Excerpt.
+--

Robert Helmer MacArthur (April 7, 1930 – November 1, 1972) was a Canadian-born American ecologist who made a major impact on many areas of community and population ecology. He is considered a founder of evolutionary biology.

Early life and education 
MacArthur was born in Toronto, Ontario, to John Wood MacArthur and Olive Turner in 1930. He later moved to Marlboro, Vermont, as his father moved from the 
University of Toronto to Marlboro College.  MacArthur received his Bachelor's degree in mathematics from Marlboro College, followed by a Master's degree in mathematics from Brown University in 1953. A student of G. Evelyn Hutchinson, MacArthur earned his Ph.D. from Yale University in 1957; his thesis was on the division of ecological niches among five warbler species in the conifer forests of Maine and Vermont. From 1957 to 1958, MacArthur worked as a postdoc with David Lack.

+--

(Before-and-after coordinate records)
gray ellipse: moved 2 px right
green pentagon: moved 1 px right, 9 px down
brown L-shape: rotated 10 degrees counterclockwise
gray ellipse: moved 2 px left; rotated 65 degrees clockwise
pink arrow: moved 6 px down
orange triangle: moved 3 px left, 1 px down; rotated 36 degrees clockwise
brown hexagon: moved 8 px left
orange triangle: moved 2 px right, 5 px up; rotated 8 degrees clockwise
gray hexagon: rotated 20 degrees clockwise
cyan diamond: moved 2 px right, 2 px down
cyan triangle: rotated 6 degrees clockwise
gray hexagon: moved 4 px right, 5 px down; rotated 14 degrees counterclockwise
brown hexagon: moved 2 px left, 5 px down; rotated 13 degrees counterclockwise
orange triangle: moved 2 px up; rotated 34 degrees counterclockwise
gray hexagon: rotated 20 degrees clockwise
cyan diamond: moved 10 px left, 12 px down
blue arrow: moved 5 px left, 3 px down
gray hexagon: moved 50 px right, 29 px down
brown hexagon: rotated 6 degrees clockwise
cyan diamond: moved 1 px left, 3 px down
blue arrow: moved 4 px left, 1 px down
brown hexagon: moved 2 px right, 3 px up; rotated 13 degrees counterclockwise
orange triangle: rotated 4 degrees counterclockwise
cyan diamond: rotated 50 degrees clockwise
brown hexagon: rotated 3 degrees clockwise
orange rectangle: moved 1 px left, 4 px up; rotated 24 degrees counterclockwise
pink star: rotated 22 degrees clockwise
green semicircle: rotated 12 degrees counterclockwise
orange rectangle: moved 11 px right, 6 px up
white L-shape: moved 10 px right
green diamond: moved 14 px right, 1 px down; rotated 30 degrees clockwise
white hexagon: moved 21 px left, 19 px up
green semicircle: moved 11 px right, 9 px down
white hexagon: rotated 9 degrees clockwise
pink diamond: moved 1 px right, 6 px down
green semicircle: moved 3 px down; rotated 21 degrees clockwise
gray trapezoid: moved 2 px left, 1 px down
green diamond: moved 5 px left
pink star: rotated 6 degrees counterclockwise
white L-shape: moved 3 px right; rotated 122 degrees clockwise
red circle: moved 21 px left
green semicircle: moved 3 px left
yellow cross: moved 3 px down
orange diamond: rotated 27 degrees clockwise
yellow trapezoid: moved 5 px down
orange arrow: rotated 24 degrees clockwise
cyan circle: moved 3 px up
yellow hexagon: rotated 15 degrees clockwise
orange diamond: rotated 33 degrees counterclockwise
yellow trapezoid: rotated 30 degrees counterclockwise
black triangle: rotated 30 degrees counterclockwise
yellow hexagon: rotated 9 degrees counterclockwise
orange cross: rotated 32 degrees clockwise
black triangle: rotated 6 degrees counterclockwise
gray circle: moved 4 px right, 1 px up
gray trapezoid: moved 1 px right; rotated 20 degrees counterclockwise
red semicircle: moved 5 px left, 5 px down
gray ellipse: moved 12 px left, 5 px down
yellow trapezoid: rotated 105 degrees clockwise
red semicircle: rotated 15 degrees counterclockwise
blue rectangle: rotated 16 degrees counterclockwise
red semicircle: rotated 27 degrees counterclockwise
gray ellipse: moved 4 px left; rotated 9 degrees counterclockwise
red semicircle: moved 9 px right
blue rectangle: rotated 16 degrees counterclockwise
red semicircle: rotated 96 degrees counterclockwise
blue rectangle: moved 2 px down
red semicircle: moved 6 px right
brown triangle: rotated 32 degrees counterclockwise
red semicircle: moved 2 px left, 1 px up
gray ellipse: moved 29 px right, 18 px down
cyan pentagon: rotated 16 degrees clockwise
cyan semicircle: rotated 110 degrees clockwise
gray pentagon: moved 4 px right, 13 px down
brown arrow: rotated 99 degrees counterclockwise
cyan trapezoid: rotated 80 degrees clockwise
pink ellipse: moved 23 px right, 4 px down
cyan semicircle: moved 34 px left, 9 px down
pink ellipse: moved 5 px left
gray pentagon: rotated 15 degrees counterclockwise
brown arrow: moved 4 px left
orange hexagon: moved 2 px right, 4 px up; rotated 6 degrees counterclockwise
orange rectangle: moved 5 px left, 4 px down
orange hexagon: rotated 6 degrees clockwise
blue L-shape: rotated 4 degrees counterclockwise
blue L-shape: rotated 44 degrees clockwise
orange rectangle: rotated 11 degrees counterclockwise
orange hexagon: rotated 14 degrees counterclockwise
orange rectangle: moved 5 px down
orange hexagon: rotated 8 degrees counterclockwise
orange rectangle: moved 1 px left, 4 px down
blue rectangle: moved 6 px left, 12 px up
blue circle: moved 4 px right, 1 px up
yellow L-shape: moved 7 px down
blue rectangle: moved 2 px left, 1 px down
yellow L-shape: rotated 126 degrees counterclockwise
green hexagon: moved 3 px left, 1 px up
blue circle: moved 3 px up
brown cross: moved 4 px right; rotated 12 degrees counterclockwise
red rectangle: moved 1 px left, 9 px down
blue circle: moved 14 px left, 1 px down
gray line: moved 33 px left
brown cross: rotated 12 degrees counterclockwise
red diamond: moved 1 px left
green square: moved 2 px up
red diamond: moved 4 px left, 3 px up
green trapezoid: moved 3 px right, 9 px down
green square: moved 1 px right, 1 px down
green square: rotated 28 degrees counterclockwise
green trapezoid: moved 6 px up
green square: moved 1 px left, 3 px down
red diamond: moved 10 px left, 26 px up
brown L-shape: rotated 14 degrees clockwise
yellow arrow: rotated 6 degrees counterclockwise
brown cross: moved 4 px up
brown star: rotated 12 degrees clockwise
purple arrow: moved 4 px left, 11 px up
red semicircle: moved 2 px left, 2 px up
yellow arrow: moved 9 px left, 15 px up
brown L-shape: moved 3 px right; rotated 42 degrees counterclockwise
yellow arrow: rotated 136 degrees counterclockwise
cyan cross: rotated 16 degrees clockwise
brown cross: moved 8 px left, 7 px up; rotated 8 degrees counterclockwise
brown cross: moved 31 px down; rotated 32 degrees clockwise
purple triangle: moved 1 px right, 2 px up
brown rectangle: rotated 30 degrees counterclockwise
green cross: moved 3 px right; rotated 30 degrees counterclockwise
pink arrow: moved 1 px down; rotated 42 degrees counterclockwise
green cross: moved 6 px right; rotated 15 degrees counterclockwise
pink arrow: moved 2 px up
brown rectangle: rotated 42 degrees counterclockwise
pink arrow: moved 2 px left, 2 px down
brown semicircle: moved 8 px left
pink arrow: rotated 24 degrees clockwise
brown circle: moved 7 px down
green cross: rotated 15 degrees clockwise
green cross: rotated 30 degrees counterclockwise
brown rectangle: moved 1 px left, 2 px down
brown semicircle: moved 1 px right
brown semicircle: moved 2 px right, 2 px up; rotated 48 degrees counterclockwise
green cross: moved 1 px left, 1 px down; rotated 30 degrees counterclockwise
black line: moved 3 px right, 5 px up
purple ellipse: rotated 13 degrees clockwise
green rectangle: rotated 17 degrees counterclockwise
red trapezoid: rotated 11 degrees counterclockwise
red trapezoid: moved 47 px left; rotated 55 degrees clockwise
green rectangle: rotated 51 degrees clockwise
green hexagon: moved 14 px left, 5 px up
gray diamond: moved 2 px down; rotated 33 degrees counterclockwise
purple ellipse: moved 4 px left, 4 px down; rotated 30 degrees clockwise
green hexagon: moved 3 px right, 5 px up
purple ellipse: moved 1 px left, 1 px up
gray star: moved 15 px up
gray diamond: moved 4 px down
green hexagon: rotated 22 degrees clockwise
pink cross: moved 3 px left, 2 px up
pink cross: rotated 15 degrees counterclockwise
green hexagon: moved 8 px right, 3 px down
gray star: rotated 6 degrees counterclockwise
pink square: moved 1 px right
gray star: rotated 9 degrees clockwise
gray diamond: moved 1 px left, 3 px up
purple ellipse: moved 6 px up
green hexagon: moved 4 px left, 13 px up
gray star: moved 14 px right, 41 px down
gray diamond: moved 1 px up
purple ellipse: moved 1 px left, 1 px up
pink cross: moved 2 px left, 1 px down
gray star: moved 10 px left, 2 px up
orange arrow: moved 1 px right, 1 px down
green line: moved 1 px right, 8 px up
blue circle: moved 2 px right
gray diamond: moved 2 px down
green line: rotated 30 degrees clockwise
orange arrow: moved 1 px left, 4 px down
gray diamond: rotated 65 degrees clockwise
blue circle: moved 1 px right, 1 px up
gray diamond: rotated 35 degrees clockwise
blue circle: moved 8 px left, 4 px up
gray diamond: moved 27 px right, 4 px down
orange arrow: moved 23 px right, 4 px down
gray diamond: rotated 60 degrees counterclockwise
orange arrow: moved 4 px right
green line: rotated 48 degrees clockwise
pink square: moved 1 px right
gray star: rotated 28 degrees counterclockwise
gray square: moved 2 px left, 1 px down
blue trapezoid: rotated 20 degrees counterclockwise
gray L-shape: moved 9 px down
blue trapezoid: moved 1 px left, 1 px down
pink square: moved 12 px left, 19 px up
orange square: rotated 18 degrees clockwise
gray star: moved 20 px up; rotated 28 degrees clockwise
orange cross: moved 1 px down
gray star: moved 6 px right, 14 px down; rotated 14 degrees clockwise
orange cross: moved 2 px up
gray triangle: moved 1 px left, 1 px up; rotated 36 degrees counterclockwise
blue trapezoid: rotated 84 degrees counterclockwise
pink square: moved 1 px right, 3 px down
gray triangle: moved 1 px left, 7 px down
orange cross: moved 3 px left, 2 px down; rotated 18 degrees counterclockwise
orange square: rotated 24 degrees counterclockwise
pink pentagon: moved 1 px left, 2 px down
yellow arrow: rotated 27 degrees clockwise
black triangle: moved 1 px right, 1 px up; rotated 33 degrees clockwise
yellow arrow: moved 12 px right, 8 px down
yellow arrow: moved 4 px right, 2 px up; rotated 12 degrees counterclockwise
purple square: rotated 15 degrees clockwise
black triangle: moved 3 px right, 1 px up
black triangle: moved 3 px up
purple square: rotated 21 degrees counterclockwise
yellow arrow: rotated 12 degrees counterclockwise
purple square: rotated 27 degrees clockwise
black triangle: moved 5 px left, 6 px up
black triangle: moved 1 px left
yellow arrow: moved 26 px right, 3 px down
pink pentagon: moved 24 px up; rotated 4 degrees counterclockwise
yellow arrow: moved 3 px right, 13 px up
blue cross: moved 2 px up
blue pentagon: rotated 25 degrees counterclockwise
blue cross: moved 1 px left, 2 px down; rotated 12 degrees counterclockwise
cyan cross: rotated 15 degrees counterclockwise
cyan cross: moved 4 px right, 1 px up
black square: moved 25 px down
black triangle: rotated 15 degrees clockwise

+--

Exercise goal. Pick up the biographical text on ecologist Robert MacArthur after its last sentence and carry it forward. The items are not needed for any task.

Answer box.
Career 
MacArthur was a professor at the University of Pennsylvania, 1958–65, and professor of biology at Princeton University, 1965-72. He played an important role in the development of niche partitioning, and with E.O. Wilson he co-authored The Theory of Island Biogeography (1967), a work which changed the field of biogeography, drove community ecology and led to the development of modern landscape ecology.  His emphasis on hypothesis testing helped change ecology from a primarily descriptive field into an experimental field, and drove the development of theoretical ecology.

At Princeton, MacArthur served as the general editor of the series Monographs in Population Biology, and helped to found the journal Theoretical Population Biology. He also wrote Geographical Ecology: Patterns in the Distribution of Species (1972). He was elected to the National Academy of Sciences in 1969. Robert MacArthur died of renal cancer in 1972.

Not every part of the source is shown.